To start with, there is the regular CD that has been around for many years. Even so, there is a lot to learn about plain vanilla traditional CD’s. First, you need to shop around for rates. Then, figure out if flexibility is important to you. With a shorter term, for example, 6 months, you can access your funds sooner, but a 3-year CD is likely to give you a higher yield. Though not always! I’ve seen shorter term products offered at better rates. My guess is that happens when a particular bank is strapped for cash, or they’re just trying to drum up some new business.

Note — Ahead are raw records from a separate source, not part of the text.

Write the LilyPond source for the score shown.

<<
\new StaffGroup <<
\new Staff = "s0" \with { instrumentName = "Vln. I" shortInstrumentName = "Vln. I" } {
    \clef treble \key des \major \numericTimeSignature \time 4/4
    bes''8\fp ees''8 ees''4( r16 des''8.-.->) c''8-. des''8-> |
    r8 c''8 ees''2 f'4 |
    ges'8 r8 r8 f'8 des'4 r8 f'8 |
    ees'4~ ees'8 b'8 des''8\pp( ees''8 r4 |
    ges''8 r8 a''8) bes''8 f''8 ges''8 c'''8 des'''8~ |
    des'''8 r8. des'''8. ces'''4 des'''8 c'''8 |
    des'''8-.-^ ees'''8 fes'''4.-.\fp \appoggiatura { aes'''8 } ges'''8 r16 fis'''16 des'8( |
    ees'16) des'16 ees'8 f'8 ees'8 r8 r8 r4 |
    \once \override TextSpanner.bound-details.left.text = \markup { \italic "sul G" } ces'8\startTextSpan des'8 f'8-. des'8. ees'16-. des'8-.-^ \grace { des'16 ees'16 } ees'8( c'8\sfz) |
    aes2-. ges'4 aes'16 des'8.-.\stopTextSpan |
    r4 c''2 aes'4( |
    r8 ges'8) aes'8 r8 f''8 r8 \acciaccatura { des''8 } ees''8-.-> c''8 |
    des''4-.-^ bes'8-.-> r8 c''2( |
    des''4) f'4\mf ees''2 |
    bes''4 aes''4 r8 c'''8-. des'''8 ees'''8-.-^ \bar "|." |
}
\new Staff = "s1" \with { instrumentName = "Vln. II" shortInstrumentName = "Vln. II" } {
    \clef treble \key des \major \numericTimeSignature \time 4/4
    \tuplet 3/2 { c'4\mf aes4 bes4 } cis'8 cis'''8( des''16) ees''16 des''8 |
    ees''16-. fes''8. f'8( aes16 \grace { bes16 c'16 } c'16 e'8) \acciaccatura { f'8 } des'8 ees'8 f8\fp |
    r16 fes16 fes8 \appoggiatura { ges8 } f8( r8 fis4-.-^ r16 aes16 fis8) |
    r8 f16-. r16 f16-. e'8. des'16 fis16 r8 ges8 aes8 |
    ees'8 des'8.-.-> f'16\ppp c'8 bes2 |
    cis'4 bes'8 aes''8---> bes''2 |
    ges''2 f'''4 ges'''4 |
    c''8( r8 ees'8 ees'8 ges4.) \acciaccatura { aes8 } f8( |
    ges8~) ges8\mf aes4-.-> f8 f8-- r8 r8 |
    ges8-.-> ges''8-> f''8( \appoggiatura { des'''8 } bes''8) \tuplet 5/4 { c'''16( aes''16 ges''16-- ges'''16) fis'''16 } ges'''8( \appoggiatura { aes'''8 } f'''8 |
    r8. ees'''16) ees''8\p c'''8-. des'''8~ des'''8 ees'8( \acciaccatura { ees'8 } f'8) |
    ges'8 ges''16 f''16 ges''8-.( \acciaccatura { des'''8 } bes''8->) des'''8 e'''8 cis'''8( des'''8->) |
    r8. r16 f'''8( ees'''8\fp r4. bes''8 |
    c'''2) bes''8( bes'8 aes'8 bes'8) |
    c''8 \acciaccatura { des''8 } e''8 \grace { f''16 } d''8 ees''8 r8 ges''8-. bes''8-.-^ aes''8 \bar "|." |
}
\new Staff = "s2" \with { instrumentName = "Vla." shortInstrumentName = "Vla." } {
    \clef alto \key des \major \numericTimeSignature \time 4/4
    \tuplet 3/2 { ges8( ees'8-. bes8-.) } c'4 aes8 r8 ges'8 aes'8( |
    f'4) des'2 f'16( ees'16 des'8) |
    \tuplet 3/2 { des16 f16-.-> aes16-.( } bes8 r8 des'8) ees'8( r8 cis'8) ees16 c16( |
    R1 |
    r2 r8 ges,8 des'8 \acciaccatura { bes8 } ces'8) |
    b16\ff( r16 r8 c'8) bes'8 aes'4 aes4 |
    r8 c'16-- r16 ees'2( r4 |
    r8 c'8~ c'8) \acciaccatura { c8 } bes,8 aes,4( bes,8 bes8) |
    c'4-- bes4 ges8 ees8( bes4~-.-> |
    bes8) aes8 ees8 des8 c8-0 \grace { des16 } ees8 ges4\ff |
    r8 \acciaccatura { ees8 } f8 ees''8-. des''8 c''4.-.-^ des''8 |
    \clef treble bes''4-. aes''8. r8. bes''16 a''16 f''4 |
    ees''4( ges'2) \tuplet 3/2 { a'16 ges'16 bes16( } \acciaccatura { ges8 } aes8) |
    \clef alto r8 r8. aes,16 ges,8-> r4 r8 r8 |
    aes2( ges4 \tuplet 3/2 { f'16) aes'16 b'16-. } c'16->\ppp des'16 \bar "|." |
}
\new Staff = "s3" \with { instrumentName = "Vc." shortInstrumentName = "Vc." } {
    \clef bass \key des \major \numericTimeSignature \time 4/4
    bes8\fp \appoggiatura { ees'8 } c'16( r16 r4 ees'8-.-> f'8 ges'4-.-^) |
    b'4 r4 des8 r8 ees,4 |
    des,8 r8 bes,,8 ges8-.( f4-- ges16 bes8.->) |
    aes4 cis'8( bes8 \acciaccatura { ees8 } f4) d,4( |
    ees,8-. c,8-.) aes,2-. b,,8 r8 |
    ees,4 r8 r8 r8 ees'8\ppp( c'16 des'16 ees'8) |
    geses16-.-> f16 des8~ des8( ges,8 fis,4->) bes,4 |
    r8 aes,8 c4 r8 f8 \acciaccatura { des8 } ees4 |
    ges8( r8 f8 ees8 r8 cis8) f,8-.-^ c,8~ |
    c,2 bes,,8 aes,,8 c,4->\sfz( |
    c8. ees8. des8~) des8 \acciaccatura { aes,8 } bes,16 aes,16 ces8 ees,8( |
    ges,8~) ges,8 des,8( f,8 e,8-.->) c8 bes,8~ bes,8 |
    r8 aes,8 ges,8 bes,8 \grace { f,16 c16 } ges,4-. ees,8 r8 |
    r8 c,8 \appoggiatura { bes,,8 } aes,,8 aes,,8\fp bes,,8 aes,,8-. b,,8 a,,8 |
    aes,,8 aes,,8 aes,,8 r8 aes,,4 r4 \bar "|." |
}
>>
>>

You need to also consider whether the interest rates are going up or down in the future. If they go down, then a long-term CD is more advantageous, while if they go up you want to be able to get your money back quickly to take advantage of the rise. There are techniques you can use to balance off short-term versus long-term investment, such as laddering and barbells. (I’ve done Ladders and Bullets with term deposits. It’s ok. Makes you feel busy and smart, doesn’t necessarily produce great results.)

Brokered CD

If you are looking to have access to your money at any time and are still looking for the security a CD offers, then you may want to consider a brokered CD. This is a CD that you can sell at any time on the open market provided there are buyers – just like you would sell a stock or bond. The way these work is that the broker buys a large CD from a bank, and then breaks it up into a number of smaller brokered CDs which it sells to its clients. The interest rate is typically lower than you would get on a regular CD, but this is offset by the flexibility it provides.

Market-Linked CD

Finally, you may want to consider buying a market-linked CD, which gives you a fixed return like a traditional CD, but also gives additional returns linked to stock market growth. You can’t lose money if the stock market goes down, so in some ways this is a win-only proposition. However, before you invest in this type of CD, you really need to get professional advice from an unbiased expert, since there can be significant issues around tax treatment, and the FDIC protection may only apply to the capital you invest initially, not to any gains you may make.